We do need to look at our programme book which is now overrun by graded races which tend to be very uncompetitive and are also not doing the Levy yield any good at all, either, come to think of it, whether you base that on profits or turnover.

And what on earth happened in the handicaps last week? Sure, we won a couple but some of the Irish winners could have gone round again. I am thinking Heaven Help Us, Mrs Milner, The Shunter and, in extraordinary style, Mount Ida.

We have often heard in the past of the Irish complaining about the British handicapper’s treatment of their runners. Please, no more.
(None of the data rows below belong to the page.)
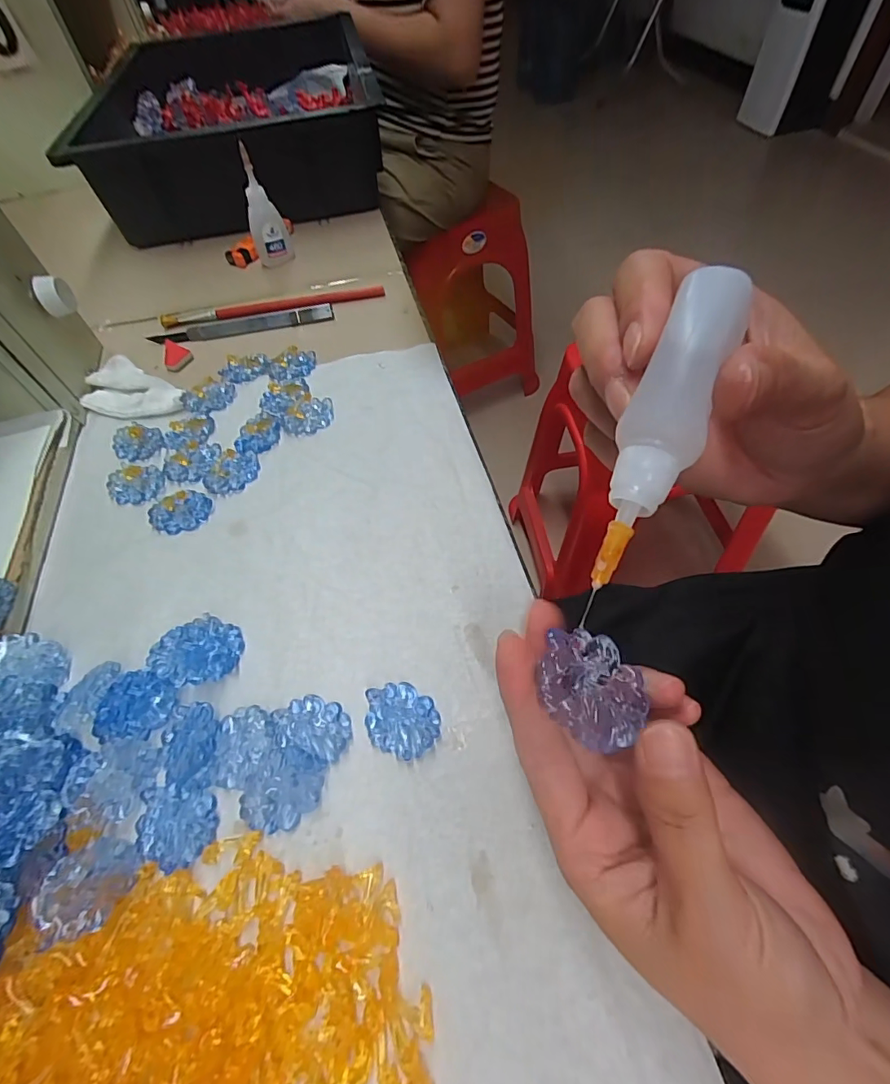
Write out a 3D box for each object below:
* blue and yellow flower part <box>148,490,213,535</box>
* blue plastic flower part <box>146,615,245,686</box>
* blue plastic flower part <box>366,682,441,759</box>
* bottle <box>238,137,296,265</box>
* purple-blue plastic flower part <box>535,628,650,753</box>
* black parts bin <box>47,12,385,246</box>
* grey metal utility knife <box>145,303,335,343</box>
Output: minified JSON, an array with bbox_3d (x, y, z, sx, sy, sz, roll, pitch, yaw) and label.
[{"bbox_3d":[-0.165,-0.019,0.297,0.036,0.006,0.028,-18,57,-7],"label":"blue and yellow flower part"},{"bbox_3d":[-0.124,0.055,0.241,0.032,0.016,0.038,31,64,22],"label":"blue plastic flower part"},{"bbox_3d":[-0.021,0.081,0.221,0.037,0.007,0.030,29,63,21],"label":"blue plastic flower part"},{"bbox_3d":[-0.168,-0.304,0.437,0.033,0.093,0.016,-15,57,-6],"label":"bottle"},{"bbox_3d":[0.046,0.044,0.149,0.028,0.005,0.035,-35,61,-18],"label":"purple-blue plastic flower part"},{"bbox_3d":[-0.246,-0.507,0.577,0.300,0.099,0.441,-12,57,-3],"label":"black parts bin"},{"bbox_3d":[-0.173,-0.186,0.409,0.153,0.009,0.017,-11,57,-3],"label":"grey metal utility knife"}]

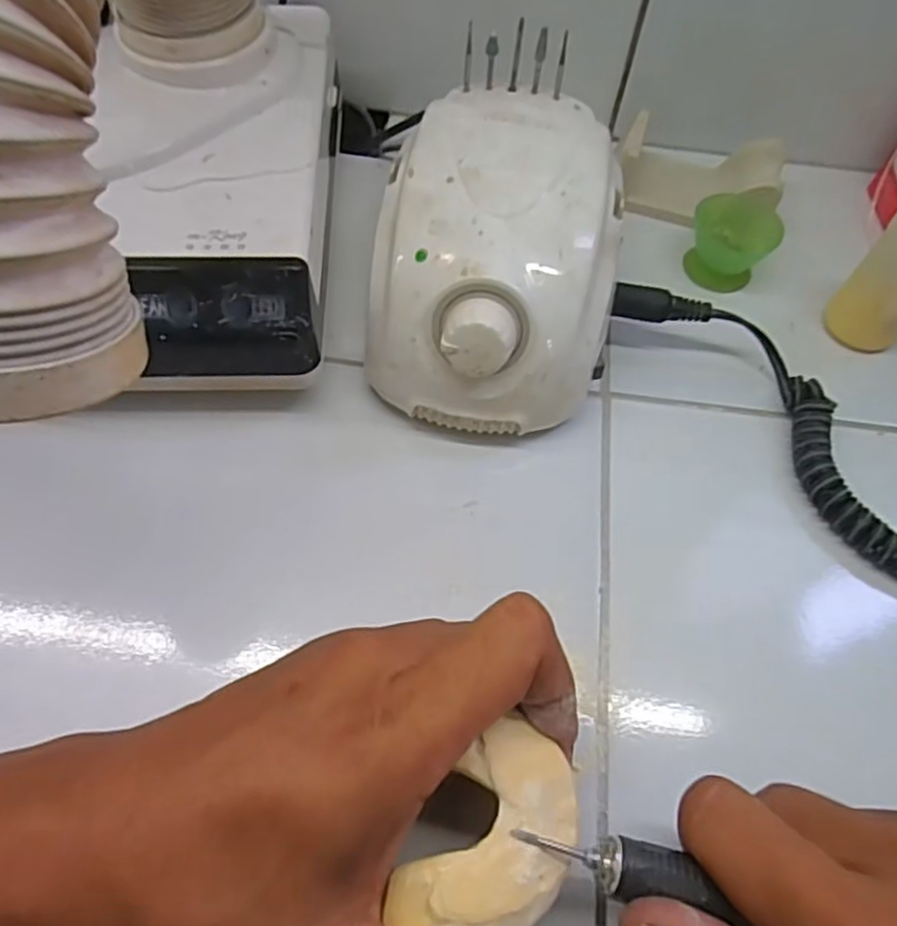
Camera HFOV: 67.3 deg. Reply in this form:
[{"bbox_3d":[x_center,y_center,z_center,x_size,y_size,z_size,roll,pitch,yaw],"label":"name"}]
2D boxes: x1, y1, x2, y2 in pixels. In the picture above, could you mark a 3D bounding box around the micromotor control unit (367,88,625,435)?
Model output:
[{"bbox_3d":[0.020,-0.087,0.298,0.099,0.082,0.133,6,60,1],"label":"micromotor control unit"}]

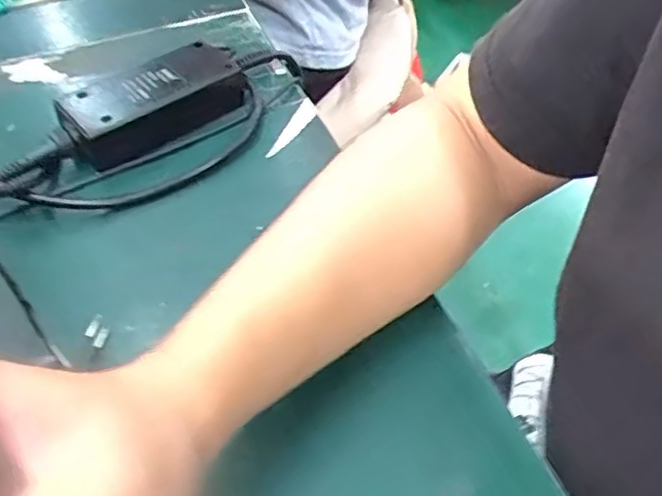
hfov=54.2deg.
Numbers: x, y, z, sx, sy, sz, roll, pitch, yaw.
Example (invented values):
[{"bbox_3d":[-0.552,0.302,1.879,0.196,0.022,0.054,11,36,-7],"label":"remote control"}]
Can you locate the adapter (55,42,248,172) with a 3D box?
[{"bbox_3d":[-0.115,-0.097,0.434,0.121,0.037,0.049,-34,57,-24],"label":"adapter"}]

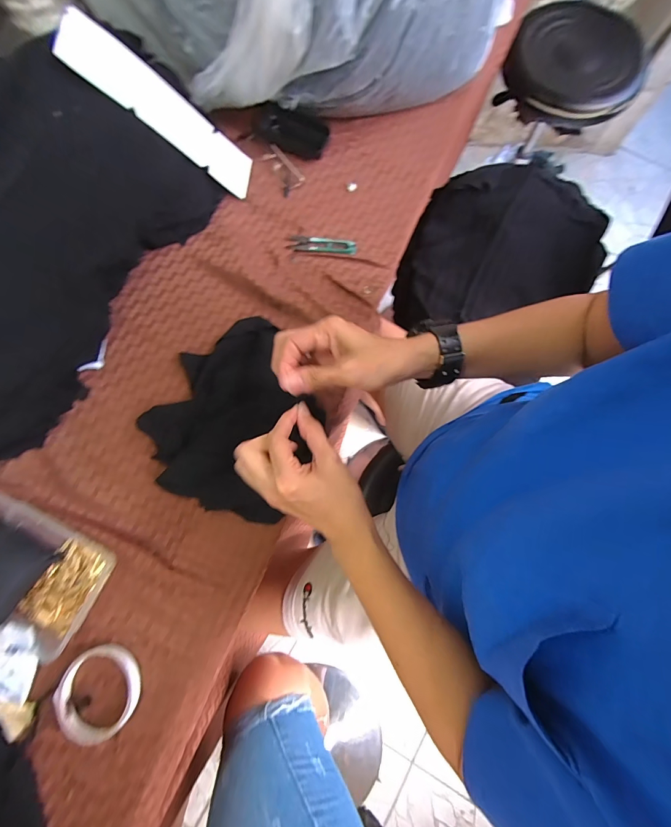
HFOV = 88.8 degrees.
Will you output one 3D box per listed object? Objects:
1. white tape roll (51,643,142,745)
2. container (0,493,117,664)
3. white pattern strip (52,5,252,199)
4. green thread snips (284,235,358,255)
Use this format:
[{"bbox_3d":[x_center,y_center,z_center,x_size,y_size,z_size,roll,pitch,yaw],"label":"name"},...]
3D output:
[{"bbox_3d":[-0.259,0.306,0.371,0.084,0.013,0.096,40,80,8],"label":"white tape roll"},{"bbox_3d":[-0.355,0.181,0.387,0.177,0.035,0.124,28,78,6],"label":"container"},{"bbox_3d":[-0.214,-0.392,0.450,0.009,0.232,0.074,-4,75,42],"label":"white pattern strip"},{"bbox_3d":[-0.020,-0.252,0.508,0.103,0.005,0.026,5,77,1],"label":"green thread snips"}]

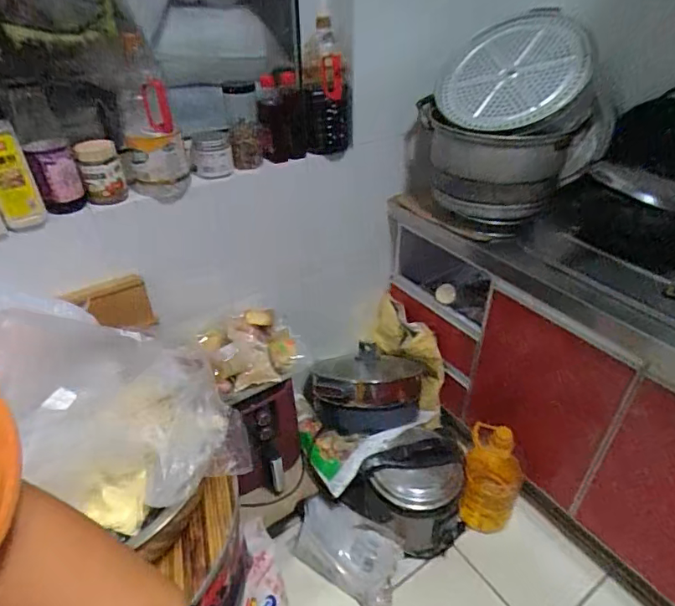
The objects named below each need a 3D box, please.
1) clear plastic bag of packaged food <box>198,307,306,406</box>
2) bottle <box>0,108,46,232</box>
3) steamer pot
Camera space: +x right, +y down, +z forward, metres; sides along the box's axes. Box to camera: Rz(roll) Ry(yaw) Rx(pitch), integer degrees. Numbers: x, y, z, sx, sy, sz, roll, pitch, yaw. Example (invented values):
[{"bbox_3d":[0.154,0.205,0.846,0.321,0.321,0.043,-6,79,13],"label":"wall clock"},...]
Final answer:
[{"bbox_3d":[-0.204,0.103,1.141,0.214,0.102,0.178,-17,39,-21],"label":"clear plastic bag of packaged food"},{"bbox_3d":[-0.562,-0.224,0.816,0.065,0.185,0.074,-28,44,-32],"label":"bottle"},{"bbox_3d":[0.404,-0.407,1.124,0.341,0.443,0.320,27,45,33],"label":"steamer pot"}]

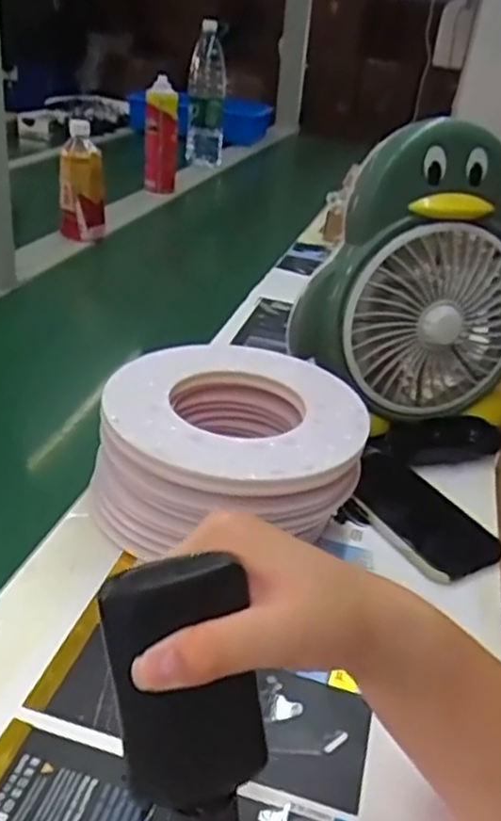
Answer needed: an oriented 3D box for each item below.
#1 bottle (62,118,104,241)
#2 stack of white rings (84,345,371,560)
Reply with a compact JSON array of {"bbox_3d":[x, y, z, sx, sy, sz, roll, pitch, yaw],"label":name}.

It never was and never will be.

It is clear that at the moment, some shrewd Irish trainers are, if not having a laugh at our handicapper’s expense, certainly making the system work very well indeed for them.


Vintage Clouds gallops up the hill at Cheltenham
Vintage Clouds gallops up the hill at Cheltenham

It was incredible to see Tiger Roll back but Vintage Clouds’ win in the Ultima – at the fifth attempt – was another highlight of the meeting.

Trained by Sue Smith for Trevor Hemmings, the popular grey was not just a rare winner for the Brits but also for the north whose once massive influence on this important meeting has dwindled away worryingly in recent years.

Long gone are the halcyon days when the likes of the Gold Cup, Champion Chase and the Champion Hurdle were all regularly annexed by powerful northern-based operations such as those run by Michael Dickinson, Peter Easterby, Jimmy Fitzgerald, Gordon Richards and Arthur Stephenson.

The last time the north won at the Festival at Grade 1 level was in 2012 when Cinders And Ashes (Donald McCain) took the Supreme and Brindisi Breeze (Lucinda Russell) the Albert Bartlett.

This year, Vintage Clouds was just one of three “northerners” in the Ultima, alongside Nietsche (Brian Ellison) and the Scottish-trained Aye Right (Harriet Graham). Burbank (James Moffatt) ran in the Coral Cup, Homme Public (Olly Greenall) in the Boodles and Sam Spinner (Jedd O’Keefe) in the Stayers’ Hurdle.

If you include the permit-trained Ravished in the Foxhunters, that makes a grand total of just seven northern-trained runners last week.

It’s sad and further evidence that the British jumping scene is in trouble.